Né en 1971, Wang Ning avait ce projet depuis longtemps. Et puis en 2010, lorsque la cousine de sa femme meurt à 27 ans, sans frère ni sœur, il le reprend. Après avoir écouté de nombreux couples ayant perdu un enfant, il scénarise trois de ces drames. Toutes ces histoires vraies ont pour toile de fond la modernisation de la Chine et sa politique de l’enfant unique.
La Chine a, en effet, eu diverses politiques natalistes depuis la révolution. Jusqu’en 1979, la natalité chinoise n’était pas contrainte. Puis de 1979 à 2015, ce fut la triste et funeste loi de l’enfant unique qui crée un déséquilibre homme femme et qui amorce le vieillissement de la population chinoise. C’est maintenant l’ère des 2 enfants par famille.
Dans Seul dans la vie,Jia Jia, un petit garçon de 5 ans est plein de vie. Un jour, alors que ses parents travaillent dans leur restaurant, il est kidnappé. Les deux époux passent toute leur vie à le chercher, l’attendre et espérer qu’il réapparaisse. On apprend qu’ils peuvent signer un acte de décès pour avoir un autre enfant. Mais ils refusent. De même, pour la vente de leur maison. Ils restent le seul îlot ancien dans un monde qui s’est totalement métamorphosé, modernisé. Aux slogans qui envahissent tous les espaces « Un enfant suffit, on aura moins de souci. » répond celui des deux inflexibles : « Papa et maman t’attendront toujours. »
L’amour continue commence et se termine par un rêve d’espace. Sur un chevet trônent deux photos encadrées : un couple jeune avec un petit garçon sur l’une, ce même couple plus âgé avec une petite fille. Tout est dit dans cette simple mise en abyme…
Dans le dernier vœu, nous sommes à Pékin en 1985. Leilei vient de naître, fille d’une famille modeste d’employés de la maison d’édition des beaux-arts.

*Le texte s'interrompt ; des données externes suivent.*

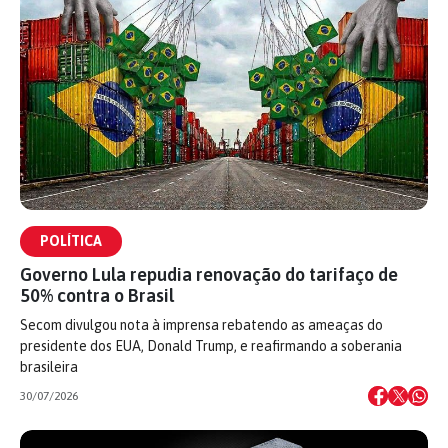
POLÍTICA
Governo Lula repudia renovação do tarifaço de
50% contra o Brasil
Secom divulgou nota à imprensa rebatendo as ameaças do
presidente dos EUA, Donald Trump, e reafirmando a soberania
brasileira
30/07/2026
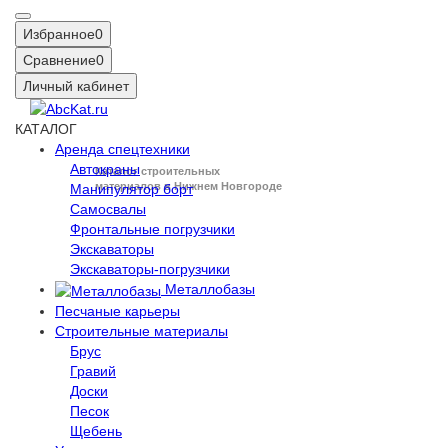
Избранное
0
Сравнение
0
Личный кабинет
КАТАЛОГ
Аренда спецтехники
Автокраны
Каталог строительных
материалов в Нижнем Новгороде
Манипулятор борт
Самосвалы
Фронтальные погрузчики
Экскаваторы
Экскаваторы-погрузчики
Металлобазы
Песчаные карьеры
Строительные материалы
Брус
Гравий
Доски
Песок
Щебень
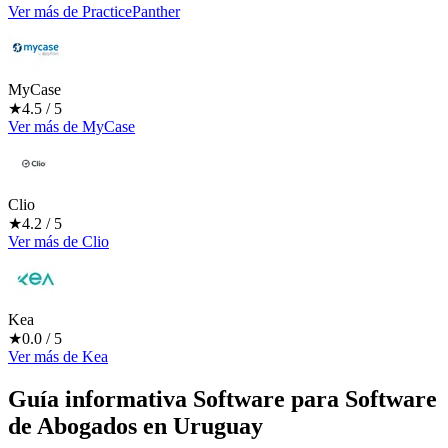
Ver más
de
PracticePanther
MyCase
★
4.5
/ 5
Ver más
de
MyCase
Clio
★
4.2
/ 5
Ver más
de
Clio
Kea
★
0.0
/ 5
Ver más
de
Kea
Guía informativa Software para
Software
de Abogados
en Uruguay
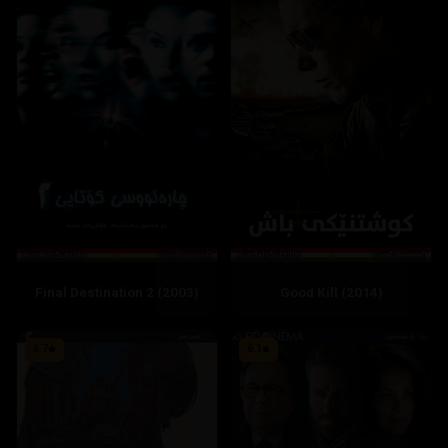
Final Destination 2 (2003)
Good Kill (2014)
6.7
6.1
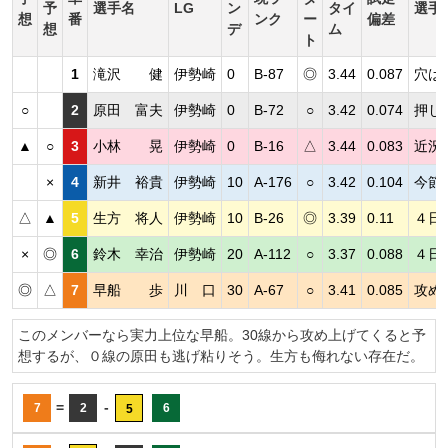
予
選手名
LG
ン
タイ
選手
想
番
ンク
ー
偏差
想
デ
ム
ト
1
滝沢 健
伊勢崎
0
B-87
◎
3.44
0.087
穴は
○
2
原田 富夫
伊勢崎
0
B-72
○
3.42
0.074
押し
▲
○
3
小林 晃
伊勢崎
0
B-16
△
3.44
0.083
近況
×
4
新井 裕貴
伊勢崎
10
A-176
○
3.42
0.104
今節
△
▲
5
生方 将人
伊勢崎
10
B-26
◎
3.39
0.11
４日
×
◎
6
鈴木 幸治
伊勢崎
20
A-112
○
3.37
0.088
４日
◎
△
7
早船 歩
川 口
30
A-67
○
3.41
0.085
攻め
このメンバーなら実力上位な早船。30線から攻め上げてくると予
想するが、０線の原田も逃げ粘りそう。生方も侮れない存在だ。
=
-
7
2
6
5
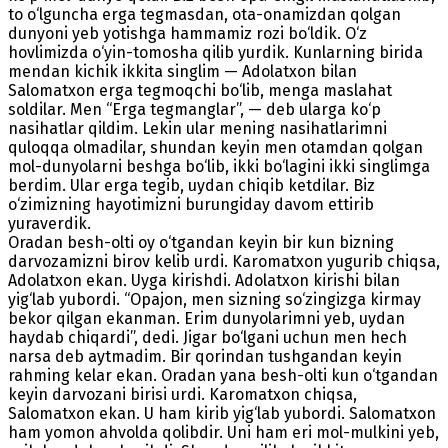
to o‘lguncha erga tegmasdan, ota-onamizdan qolgan
dunyoni yeb yotishga hammamiz rozi bo‘ldik. O‘z
hovlimizda o‘yin-tomosha qilib yurdik. Kunlarning birida
mendan kichik ikkita singlim — Adolatxon bilan
Salomatxon erga tegmoqchi bo‘lib, menga maslahat
soldilar. Men “Erga tegmanglar”, — deb ularga ko‘p
nasihatlar qildim. Lekin ular mening nasihatlarimni
quloqqa olmadilar, shundan keyin men otamdan qolgan
mol-dunyolarni beshga bo‘lib, ikki bo‘lagini ikki singlimga
berdim. Ular erga tegib, uydan chiqib ketdilar. Biz
o‘zimizning hayotimizni burungiday davom ettirib
yuraverdik.
Oradan besh-olti oy o‘tgandan keyin bir kun bizning
darvozamizni birov kelib urdi. Karomatxon yugurib chiqsa,
Adolatxon ekan. Uyga kirishdi. Adolatxon kirishi bilan
yig‘lab yubordi. “Opajon, men sizning so‘zingizga kirmay
bekor qilgan ekanman. Erim dunyolarimni yeb, uydan
haydab chiqardi”, dedi. Jigar bo‘lgani uchun men hech
narsa deb aytmadim. Bir qorindan tushgandan keyin
rahming kelar ekan. Oradan yana besh-olti kun o‘tgandan
keyin darvozani birisi urdi. Karomatxon chiqsa,
Salomatxon ekan. U ham kirib yig‘lab yubordi. Salomatxon
ham yomon ahvolda qolibdir. Uni ham eri mol-mulkini yeb,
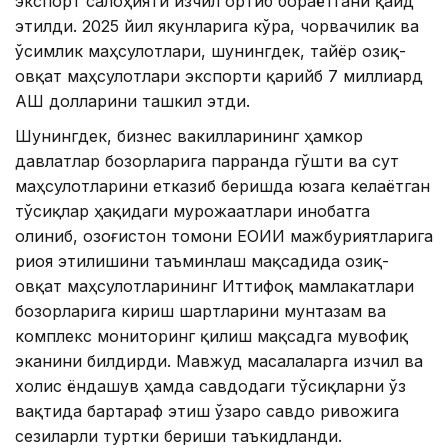
экспорт салоҳияти изчил ортиб бораётгани қайд
этилди. 2025 йил якунларига кўра, чорвачилик ва
ўсимлик маҳсулотлари, шунингдек, тайёр озиқ-
овқат маҳсулотлари экспорти қарийб 7 миллиард
АҚШ долларини ташкил этди.
Шунингдек, бизнес вакилларининг ҳамкор
давлатлар бозорларига парранда гўшти ва сут
маҳсулотларини етказиб беришда юзага келаётган
тўсиқлар ҳақидаги мурожаатлари инобатга
олиниб, Қозоғистон томони ЕОИИ мажбуриятларига
риоя этилишини таъминлаш мақсадида озиқ-
овқат маҳсулотларининг Иттифоқ мамлакатлари
бозорларига кириш шартларини мунтазам ва
комплекс мониторинг қилиш мақсадга мувофиқ
эканини билдирди. Мавжуд масалаларга изчил ва
холис ёндашув ҳамда савдодаги тўсиқларни ўз
вақтида бартараф этиш ўзаро савдо ривожига
сезиларли туртки бериши таъкидланди.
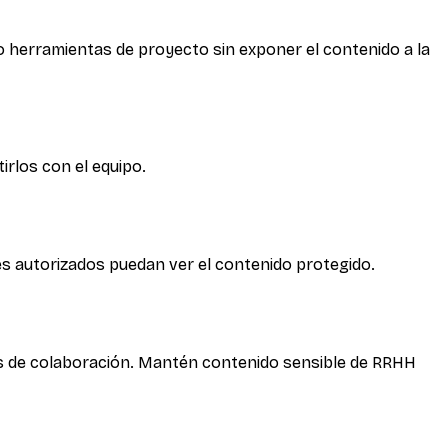
o herramientas de proyecto sin exponer el contenido a la
irlos con el equipo.
es autorizados puedan ver el contenido protegido.
as de colaboración. Mantén contenido sensible de RRHH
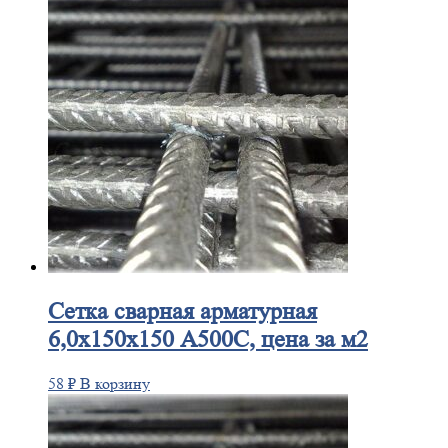
Сетка
сварная арматурная
6,0х150х150 А500С, цена за м2
58
₽
В корзину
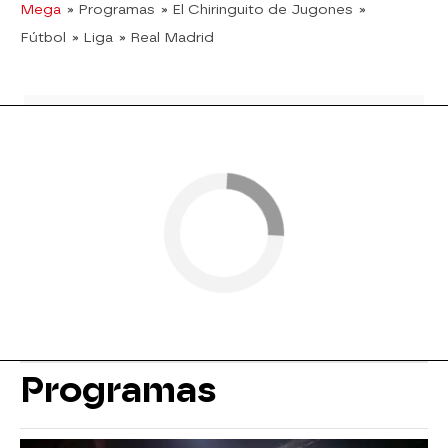
Mega
» Programas
» El Chiringuito de Jugones
»
Fútbol
» Liga
» Real Madrid
Programas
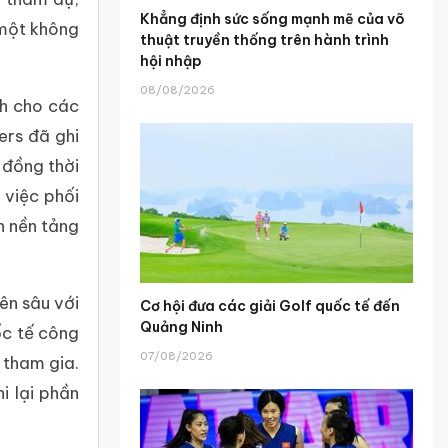
Khẳng định sức sống mạnh mẽ của võ
 một không
thuật truyền thống trên hành trình
hội nhập
08/08/2026
nh cho các
ers đã ghi
 đồng thời
 việc phối
n nền tảng
ên sâu với
Cơ hội đưa các giải Golf quốc tế đến
Quảng Ninh
ốc tế công
07/08/2026
 tham gia.
i lại phần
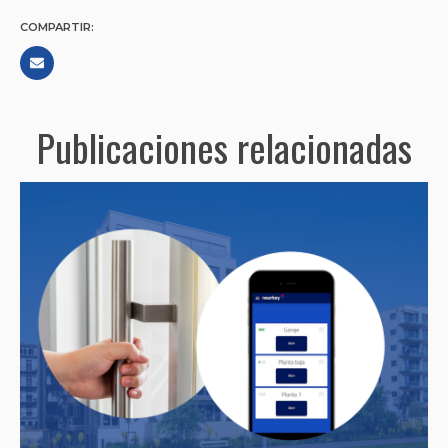
COMPARTIR:
Publicaciones relacionadas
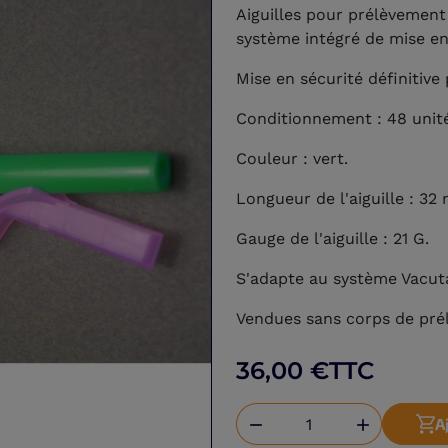
Aiguilles pour prélèvement 
système intégré de mise en
Mise en sécurité définitiv
Conditionnement : 48 unité
Couleur : vert.
Longueur de l'aiguille : 32
Gauge de l'aiguille : 21 G.
S'adapte au système Vacuta
Vendues sans corps de pré
36,00 €
TTC
A


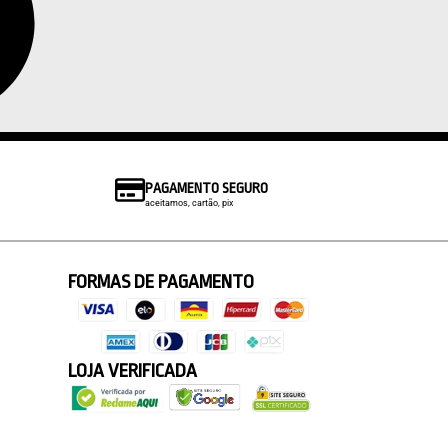
PAGAMENTO SEGURO
aceitamos, cartão, pix
FORMAS DE PAGAMENTO
LOJA VERIFICADA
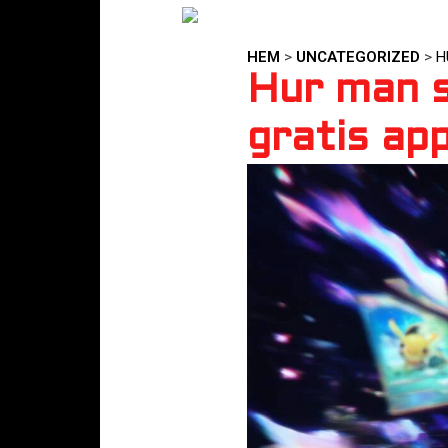
HEM
>
UNCATEGORIZED
>
H
Hur man s
gratis ap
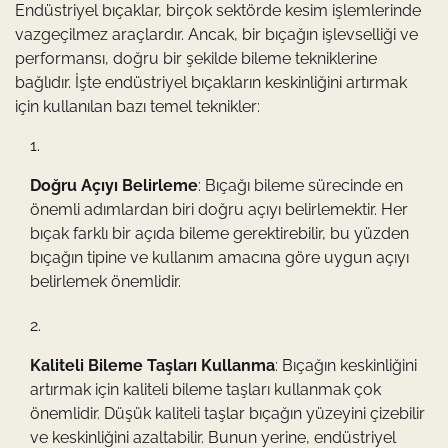
Endüstriyel bıçaklar, birçok sektörde kesim işlemlerinde
vazgeçilmez araçlardır. Ancak, bir bıçağın işlevselliği ve
performansı, doğru bir şekilde bileme tekniklerine
bağlıdır. İşte endüstriyel bıçakların keskinliğini artırmak
için kullanılan bazı temel teknikler:
Doğru Açıyı Belirleme
: Bıçağı bileme sürecinde en
önemli adımlardan biri doğru açıyı belirlemektir. Her
bıçak farklı bir açıda bileme gerektirebilir, bu yüzden
bıçağın tipine ve kullanım amacına göre uygun açıyı
belirlemek önemlidir.
Kaliteli Bileme Taşları Kullanma
: Bıçağın keskinliğini
artırmak için kaliteli bileme taşları kullanmak çok
önemlidir. Düşük kaliteli taşlar bıçağın yüzeyini çizebilir
ve keskinliğini azaltabilir. Bunun yerine, endüstriyel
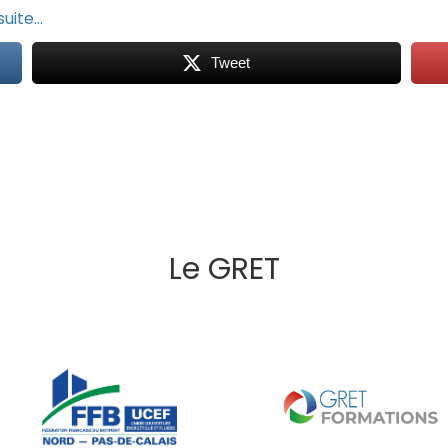
 suite…
Tweet
Le GRET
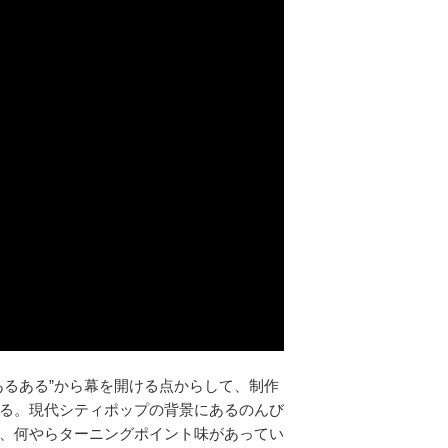
あるある”から幕を開ける点からして、制作
る。現代シティポップの背景にあるのんび
、何やらターニングポイント味があってい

Une tumeur maligne lui impose de passer le plus clair de son temps à l’hôpital ou dans un fauteuil roulant. Elle limitera aussi sa vie à 25 ans au plus. Sa mère fait tout son possible pour combler ses vœux.
Ces trois récits placent les parents face à cette loi de l’enfant unique dont ils portent le fardeau en plus de leur propre malheur absolu.
Des trois dessinateurs, le premier Ni Shaoru, a le style le plus réaliste. Des aquarelles dans les tons gris vert nous entraînent dans un univers très structuré. La prolifération des vignettes donne une impression d’enfermement. Xu Ziran et Qin Chang ont un style plus onirique, plus simple aussi.
Une bande dessinée témoignage salutaire pour ne pas oublier.
Camille DOUZELET et Pierrick SAUZON
Quand l’enfant disparaît de Wang Ning (scénario) et Ni, Xu et Qin (dessins), 20 €, éd. Mosquito. En librairie le 24 juin 2021.